• Justin Schaub

HOW TO FIND BMW PART NUMBERS QUICKLY

Over the years many BMW ETK catalogs have popped up which allow us to search for the exact part number we are looking for. ETK stands for Ersatzteilkatalog in German, which means spare parts catalog appropriately. Coming from aviation, we used illustrated parts catalogs from the manufacturers to find the exact part we needed fast. These catalogs first break down by your year, type, and model, then break down by the section of the car (engine, transmission, interior etc). They use pictures to quickly sort through all of the parts in that section.


Over the last 15 years, I have been using Real OEM for this application, as I feel its the quickest and least intrusive. So let's dive into this and see what it can all do.


First head over to www.realoem.com. When you land at the home page, there will be a large blue font that says "Click here to enter BMW catalog." If you have an Audi, Mercedes, Porsche, Saab, or Volkswagen, there is a link below this to enter those ETKs, but this is a BMW site, so let's get into the BMW catalog.



From here you can search for parts 3 different ways.

  1. Enter the VIN number of your car - the website has a vin decoder built in, so if you have your BMWs VIN number, you can enter it and it will find the exact year, make model, and options that you BMW came with.

  2. Part Number Search - If you know the part number already, you can reverse search with this option to see where it goes.

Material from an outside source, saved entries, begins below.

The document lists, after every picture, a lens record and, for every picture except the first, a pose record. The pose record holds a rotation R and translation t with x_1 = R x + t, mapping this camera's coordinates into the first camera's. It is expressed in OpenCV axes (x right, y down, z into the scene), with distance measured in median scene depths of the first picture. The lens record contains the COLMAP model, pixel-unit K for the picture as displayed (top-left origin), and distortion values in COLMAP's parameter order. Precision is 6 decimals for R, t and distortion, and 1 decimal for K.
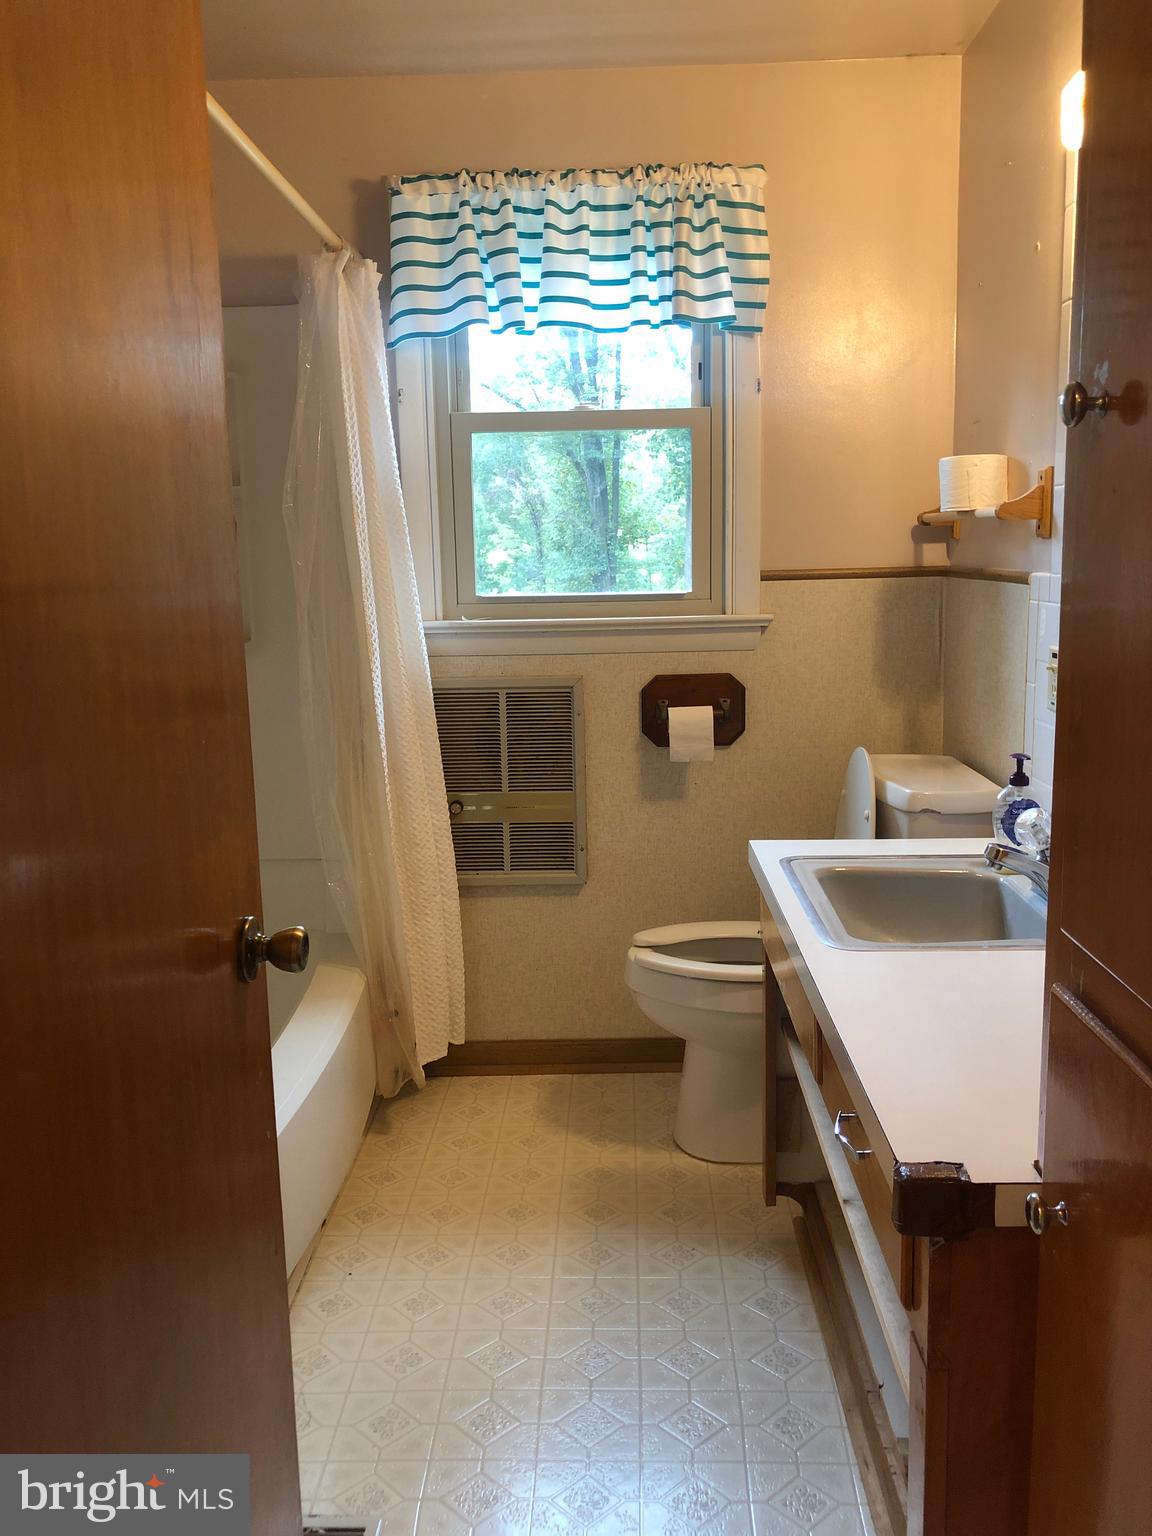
lens RADIAL K [[1261.9, 0, 576.8], [0, 1261.9, 771.4], [0, 0, 1]] dist [0.025972, -0.006235]
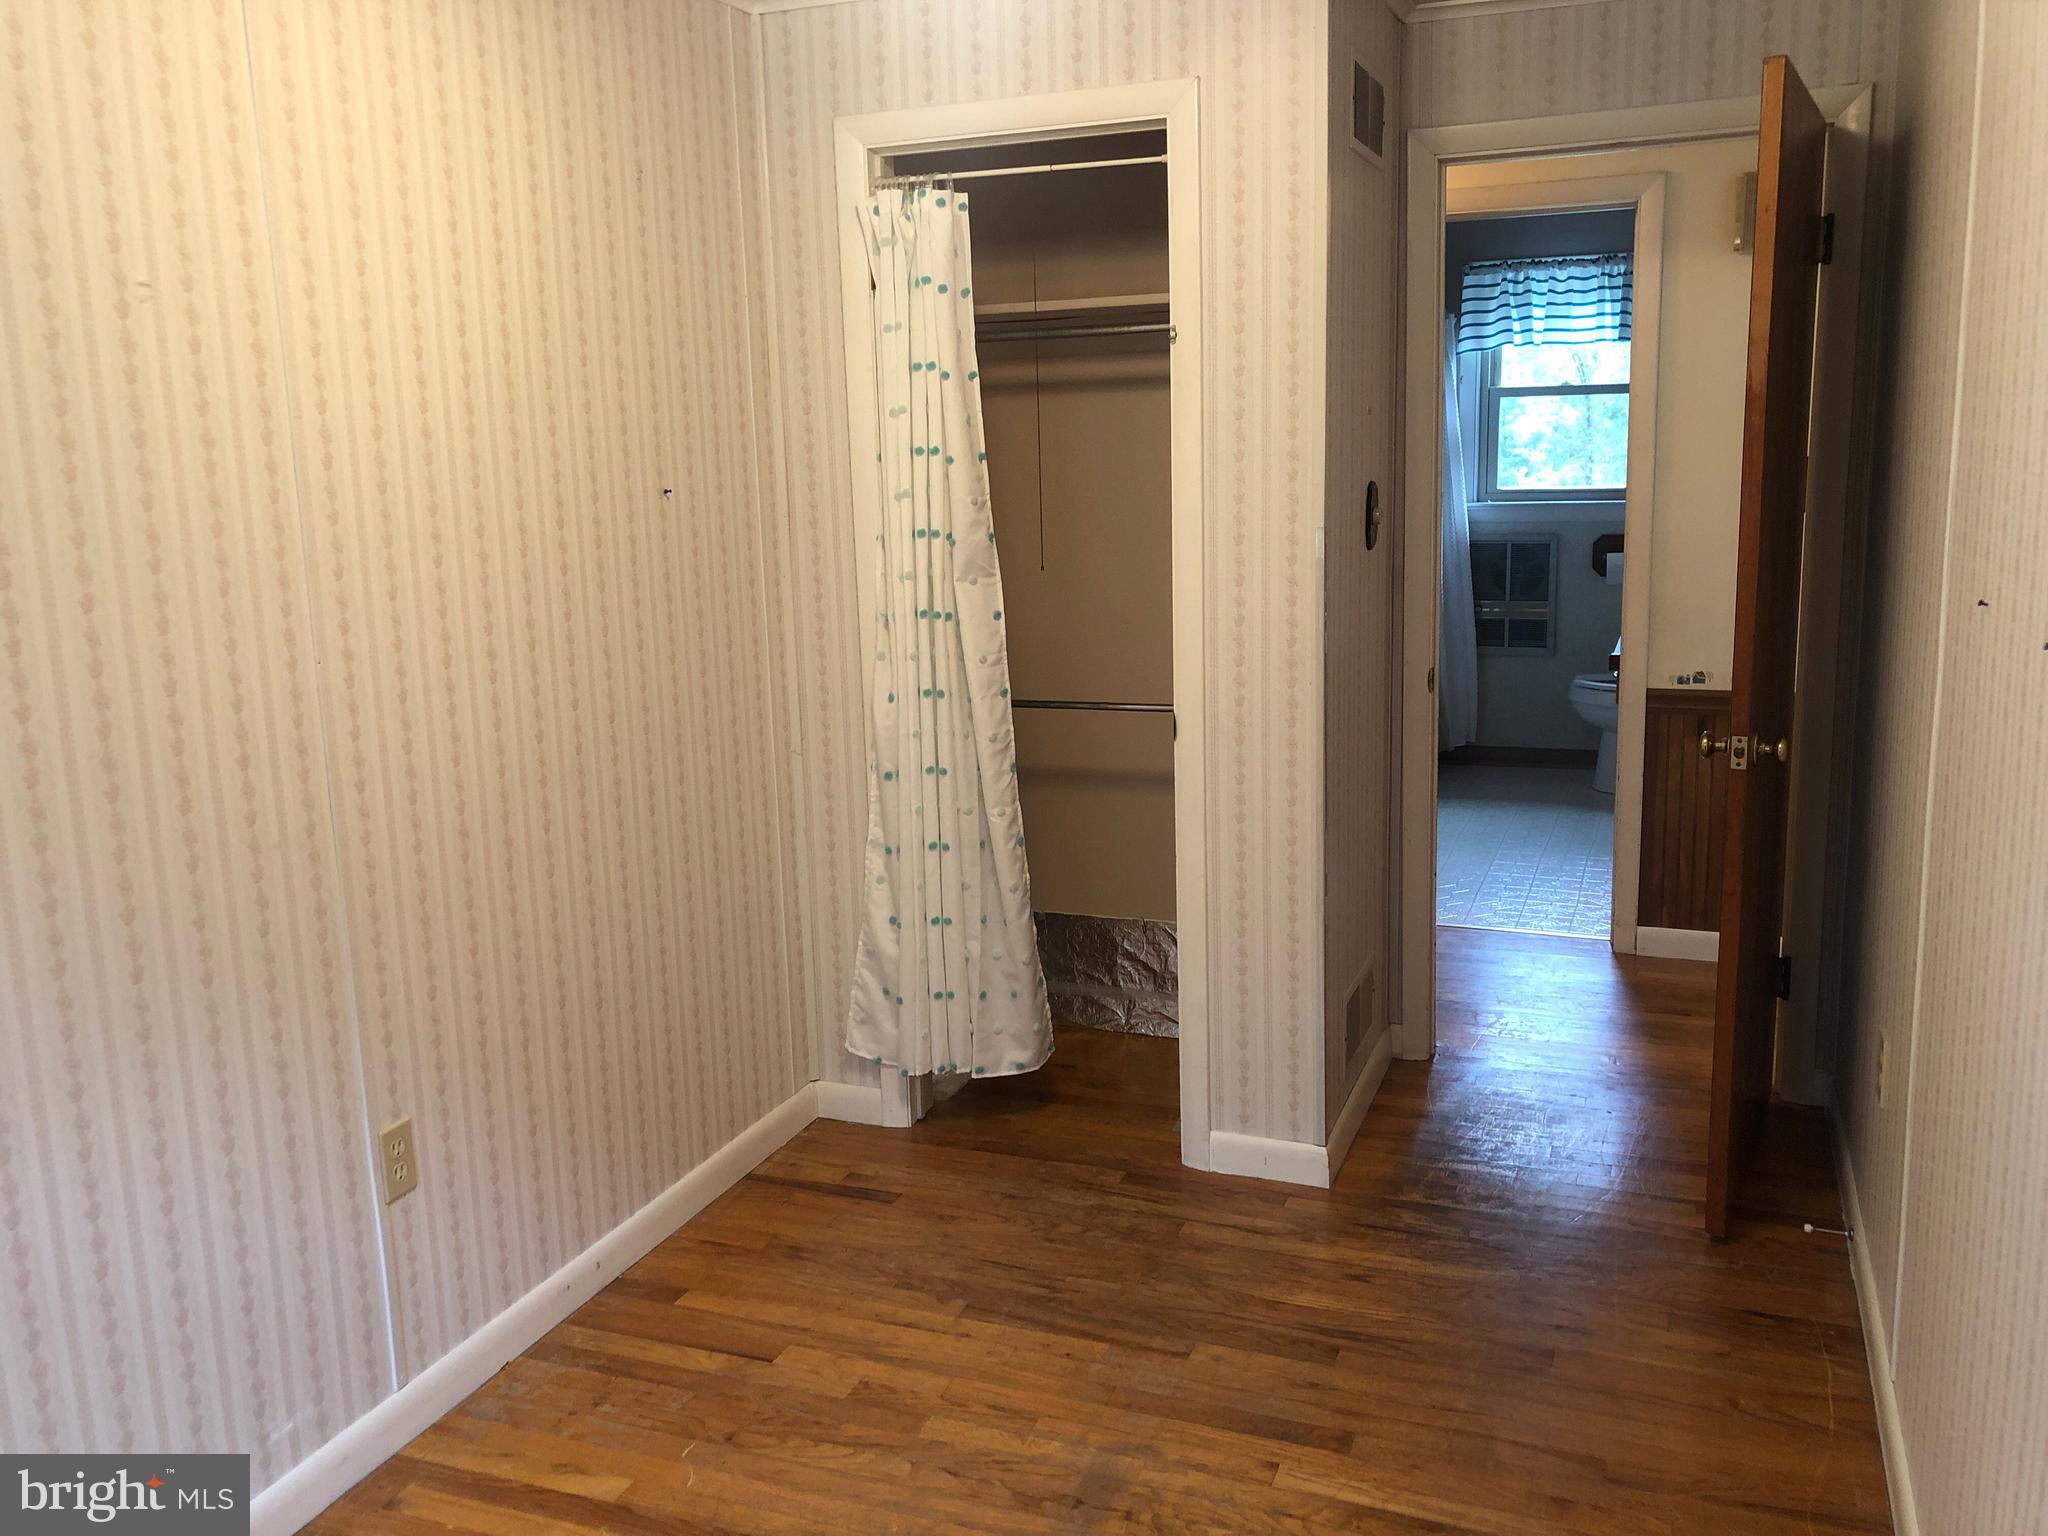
lens RADIAL K [[1682.5, 0, 1013.0], [0, 1682.5, 763.7], [0, 0, 1]] dist [0.025972, -0.006235]
pose [[0.938038, 0.061116, -0.341099, 0.113233], [-0.050695, 0.997937, 0.039390, 0.186114], [0.342803, -0.019657, 0.939202, -1.454717]]
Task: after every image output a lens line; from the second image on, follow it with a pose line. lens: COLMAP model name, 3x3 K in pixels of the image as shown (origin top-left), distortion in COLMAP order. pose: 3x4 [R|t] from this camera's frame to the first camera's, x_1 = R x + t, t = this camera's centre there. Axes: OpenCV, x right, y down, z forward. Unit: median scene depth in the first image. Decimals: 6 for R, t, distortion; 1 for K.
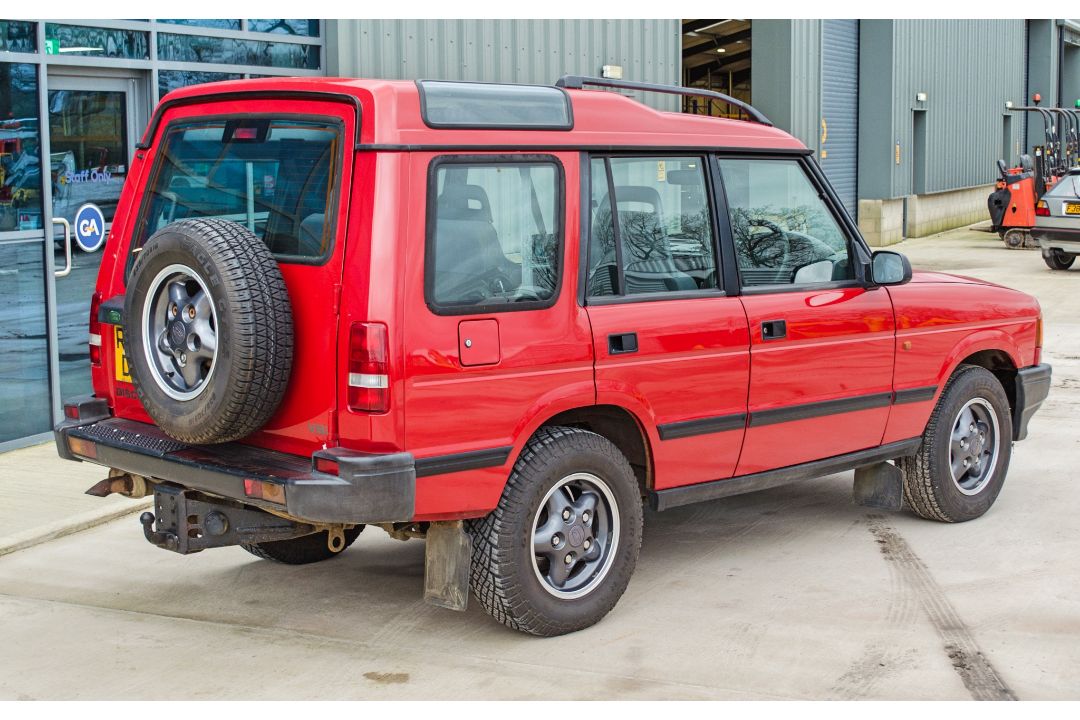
lens RADIAL K [[1733.3, 0, 533.1], [0, 1733.3, 308.6], [0, 0, 1]] dist [-0.009382, 0.000000]
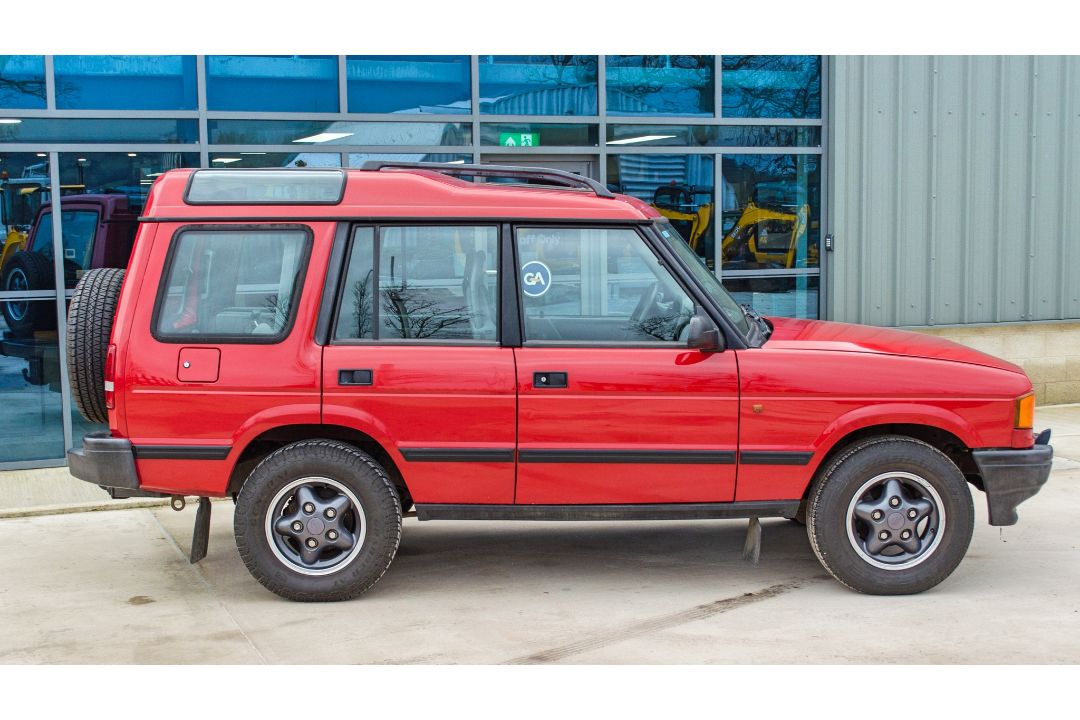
lens RADIAL K [[1525.4, 0, 550.9], [0, 1525.4, 370.3], [0, 0, 1]] dist [-0.000090, 0.000000]
pose [[0.729625, 0.067358, -0.680522, 0.894032], [-0.060080, 0.997603, 0.034328, -0.030649], [0.681204, 0.015839, 0.731923, 0.298174]]
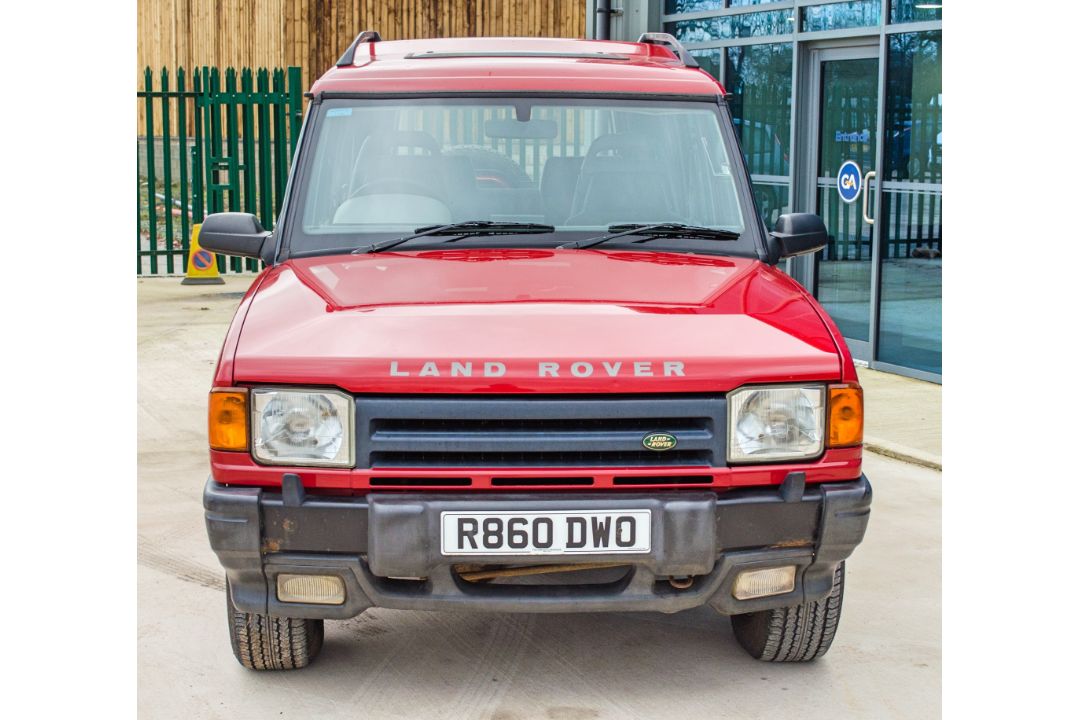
lens RADIAL K [[1654.7, 0, 536.7], [0, 1654.7, 355.3], [0, 0, 1]] dist [-0.004762, 0.000000]
pose [[-0.660021, 0.106637, -0.743640, 0.823292], [-0.071590, 0.976442, 0.203560, -0.162441], [0.747829, 0.187591, -0.636838, 1.887763]]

This can be helpful if you have a part number laying around and don't know where it goes or what BMW it goes on to.

  3. Enter the info through the drop down tree - this is what I mostly use as I do not have my VIN handy. This is a simple tree where you choose your series, body, model, production month, and year. Keep in mind there are two catalogs now. A current and classic catalog. As of now E36 and older are in the classic catalog, but as chassis's become older and older, Real OEM, tends to move them into the classic catalog. I assume E46 will be very soon.



Once you choose your BMW, the next page brings us to an array of options broken down by areas in the car. Some of these options are engine, fuel supply, radiator, clutch, transmission, driveshaft, lighting and so on. Hopefully you know the relative location of the part you are looking for. Sometimes it can be tricky as BMW hides parts in sections you would not think they are in, so some trial and error is necessary at times.



Let's choose a part and walk through the process. On the BMW E36 chassis with the 6 cylinder engines, the oil filter housing gasket seems to dry out causing leaks. Let's dig into the ETK to find the part number for this gasket.



I know that the gasket is on the engine and part of the oil system. The oil filter housing gasket makes an oil tight connection between the side of the engine and the oil filter housing. So my best guess as to where this part would be located is in the engine section.



After clicking on the engine section, we are offered another drill down of various sections within the engine. Some of these include: engine housing, cylinder head, valve train, exhaust manifold etc. At this point you will just need to scroll through these pictures and try to find the most appropriate location for the part you need. I know that our oil filter housing has something to do with the oil system, so I found a section called "lubrication system." This seems like the best fit for me.



Inside the engine category, and then inside the lubrication system category, there are another two choices:

  • Lubrication System Oil Filter

  • Lubrication System/Oil Pump with Drive

Looking at the pictures for both of these, it looks like my best option would be the first, as it has to deal with the oil filter. Let's click that.



We are now shown an exploded view of that section of the engine. From here you can look on the picture for the part you need, or start reading through the table below it to see if you can find the description you are looking for. The exploded view has numbers next to each part that you can buy. Since I have done this gasket in the past, I know what it looks like, and it is number 8 in the picture. Scroll down through the table and find number 8. This simply says gasket. If you look to the right you can see the part number of the gasket, "11421719855." Real OEM will also give you an approximate price, but these vary so much with different vendors that I would not go off of this. This would also be the BMW price, but there are many aftermarket companies out there that make these parts and you can find the price much lower.



Before we end this there are a couple more things that you can do. Some of the parts actually have a little camera icon. You can click this and it will show you what the actual product looks like in real life. The last feature that I find I use quite often, is that you can click on the part number itself. This will bring you to another page where it will show you all of the BMWs that use this part number. This comes in handy for No Longer Available parts. If the part you need is is not made anymore, you can cross reference the part number and maybe find the part on a different car at the junk yard. Pretty slick huh.



After you found your part number, you can copy and past that part number into your favorite online parts supplier.


Don't forget that we (Race German) have access to tens of thousands of OEM and aftermarket parts. Even if they are not on our website, contact us and we can get you the part you need at a great price!



This tool is very handy and something I use weekly, if not daily. Happy hunting!